Inception Music Comparison
August 4th, 2010soundtrack spoiler:
From the New York Times (via /Film):
[Hans Zimmer] said the sonic similarity was not only intentional but also the one element of an enigmatic movie “that wasn’t supposed to be a secret.”Speaking of the viral video, Mr. Zimmer excitedly said: “I’ve seen it. I’ve seen it. I was surprised how long it took them to figure it out.”

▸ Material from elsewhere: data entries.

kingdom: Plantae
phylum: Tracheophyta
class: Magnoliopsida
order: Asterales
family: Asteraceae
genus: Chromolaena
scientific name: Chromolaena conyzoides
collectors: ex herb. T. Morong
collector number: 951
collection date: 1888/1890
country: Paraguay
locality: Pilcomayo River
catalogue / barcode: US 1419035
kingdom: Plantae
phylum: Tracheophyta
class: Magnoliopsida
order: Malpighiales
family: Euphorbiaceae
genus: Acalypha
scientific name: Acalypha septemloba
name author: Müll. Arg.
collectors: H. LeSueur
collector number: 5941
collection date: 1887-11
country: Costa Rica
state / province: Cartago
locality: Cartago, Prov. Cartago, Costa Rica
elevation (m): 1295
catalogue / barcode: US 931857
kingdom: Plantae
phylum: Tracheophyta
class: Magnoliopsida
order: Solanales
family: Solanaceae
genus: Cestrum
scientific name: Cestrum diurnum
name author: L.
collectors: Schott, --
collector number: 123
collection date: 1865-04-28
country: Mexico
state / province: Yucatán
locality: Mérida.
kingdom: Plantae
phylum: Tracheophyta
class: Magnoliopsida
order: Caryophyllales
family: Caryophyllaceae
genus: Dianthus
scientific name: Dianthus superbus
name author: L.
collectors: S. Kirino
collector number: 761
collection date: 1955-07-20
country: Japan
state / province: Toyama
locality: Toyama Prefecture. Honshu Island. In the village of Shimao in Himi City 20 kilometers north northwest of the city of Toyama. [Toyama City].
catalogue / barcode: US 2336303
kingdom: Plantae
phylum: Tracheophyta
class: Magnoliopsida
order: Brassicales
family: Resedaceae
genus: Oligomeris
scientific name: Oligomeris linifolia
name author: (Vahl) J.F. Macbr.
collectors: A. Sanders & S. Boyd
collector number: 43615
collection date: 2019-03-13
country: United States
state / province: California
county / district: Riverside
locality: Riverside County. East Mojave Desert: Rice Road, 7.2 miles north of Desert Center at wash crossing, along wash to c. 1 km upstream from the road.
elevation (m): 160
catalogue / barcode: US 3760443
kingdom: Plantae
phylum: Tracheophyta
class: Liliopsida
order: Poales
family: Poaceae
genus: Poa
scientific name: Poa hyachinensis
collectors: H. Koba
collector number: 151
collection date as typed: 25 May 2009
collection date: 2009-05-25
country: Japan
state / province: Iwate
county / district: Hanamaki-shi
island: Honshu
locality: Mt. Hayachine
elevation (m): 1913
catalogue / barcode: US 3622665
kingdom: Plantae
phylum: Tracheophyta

The musical cue, Mr. Zimmer said, “was our big signpost” in the film of its characters’ moving from one level of dreaming (or reality) into another. “It was like a drawing of a huge finger,” he said, “saying, O.K., different time.”
Mr. Zimmer said the idea for this musical game had begun with Mr. Nolan, the film’s director and writer.
“He had the Édith Piaf always written in the script, the ‘da-da, da-da,’ ” he said, imitating the cadence of that song. “It was like huge foghorns over a city, and afterward you would maybe figure out that they were related.”
Technically, Mr. Zimmer said, his score is not a slowing-down of the French song, which was composed by Charles Dumont and recorded by Piaf in 1960, but is constructed from a single manipulated beat from it.
“Just for the game of it,” Mr. Zimmer said, “all the music in the score is subdivisions and multiplications of the tempo of the Édith Piaf track. So I could slip into half-time; I could slip into a third of a time. Anything could go anywhere. At any moment I could drop into a different level of time.”